__Items listed in a dataset__:
○ ○ ○ ○

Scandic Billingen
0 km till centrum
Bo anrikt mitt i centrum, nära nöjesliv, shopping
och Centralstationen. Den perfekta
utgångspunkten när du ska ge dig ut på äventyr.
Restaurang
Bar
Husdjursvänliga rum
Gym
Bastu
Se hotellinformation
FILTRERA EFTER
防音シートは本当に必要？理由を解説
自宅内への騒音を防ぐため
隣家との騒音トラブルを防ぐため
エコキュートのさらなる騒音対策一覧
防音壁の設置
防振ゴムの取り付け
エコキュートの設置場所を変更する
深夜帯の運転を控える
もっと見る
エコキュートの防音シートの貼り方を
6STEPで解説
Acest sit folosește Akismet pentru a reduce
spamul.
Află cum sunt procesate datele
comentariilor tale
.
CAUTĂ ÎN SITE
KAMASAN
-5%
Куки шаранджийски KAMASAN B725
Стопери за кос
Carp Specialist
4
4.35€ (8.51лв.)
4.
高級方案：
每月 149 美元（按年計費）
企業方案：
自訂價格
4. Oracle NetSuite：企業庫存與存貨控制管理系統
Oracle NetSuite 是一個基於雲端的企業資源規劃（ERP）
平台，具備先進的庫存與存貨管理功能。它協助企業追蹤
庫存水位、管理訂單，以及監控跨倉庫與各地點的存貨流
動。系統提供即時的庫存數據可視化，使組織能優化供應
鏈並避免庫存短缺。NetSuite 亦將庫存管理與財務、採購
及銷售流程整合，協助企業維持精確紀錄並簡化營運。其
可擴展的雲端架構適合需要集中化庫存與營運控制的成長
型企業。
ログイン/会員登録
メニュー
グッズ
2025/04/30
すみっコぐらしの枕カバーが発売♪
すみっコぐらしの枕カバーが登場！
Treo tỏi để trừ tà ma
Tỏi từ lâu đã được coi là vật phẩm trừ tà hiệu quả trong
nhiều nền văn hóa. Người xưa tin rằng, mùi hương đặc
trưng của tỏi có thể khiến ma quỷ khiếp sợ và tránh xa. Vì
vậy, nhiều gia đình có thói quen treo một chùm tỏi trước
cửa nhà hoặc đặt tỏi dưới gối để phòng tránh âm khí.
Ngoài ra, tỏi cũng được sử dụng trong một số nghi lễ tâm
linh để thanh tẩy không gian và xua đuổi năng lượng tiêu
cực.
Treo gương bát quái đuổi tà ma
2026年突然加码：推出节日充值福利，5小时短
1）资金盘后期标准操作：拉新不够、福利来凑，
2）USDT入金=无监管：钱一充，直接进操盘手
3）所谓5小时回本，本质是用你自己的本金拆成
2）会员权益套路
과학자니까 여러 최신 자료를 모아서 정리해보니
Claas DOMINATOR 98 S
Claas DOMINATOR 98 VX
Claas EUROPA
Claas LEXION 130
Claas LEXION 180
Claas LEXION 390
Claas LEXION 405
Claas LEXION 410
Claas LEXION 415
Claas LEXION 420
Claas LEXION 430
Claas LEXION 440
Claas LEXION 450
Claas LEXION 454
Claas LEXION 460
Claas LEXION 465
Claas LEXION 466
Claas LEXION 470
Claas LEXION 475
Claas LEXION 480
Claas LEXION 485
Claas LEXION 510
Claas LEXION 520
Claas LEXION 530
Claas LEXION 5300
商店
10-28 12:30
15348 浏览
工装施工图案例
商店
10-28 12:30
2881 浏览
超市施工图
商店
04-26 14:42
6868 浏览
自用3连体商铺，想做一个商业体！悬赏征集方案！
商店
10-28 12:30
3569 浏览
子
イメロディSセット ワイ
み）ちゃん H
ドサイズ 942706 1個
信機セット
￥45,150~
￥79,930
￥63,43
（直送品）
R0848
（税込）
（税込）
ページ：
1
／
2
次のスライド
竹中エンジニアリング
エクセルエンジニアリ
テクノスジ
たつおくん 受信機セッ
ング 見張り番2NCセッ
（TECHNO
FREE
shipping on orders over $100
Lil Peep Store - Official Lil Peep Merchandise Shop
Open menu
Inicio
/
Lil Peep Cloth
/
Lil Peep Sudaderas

○ ○ ○ ○

__Action item__:
Show me every line of the entries above that holds "trong".

__Task output__:
Tỏi từ lâu đã được coi là vật phẩm trừ tà hiệu quả trong
Ngoài ra, tỏi cũng được sử dụng trong một số nghi lễ tâm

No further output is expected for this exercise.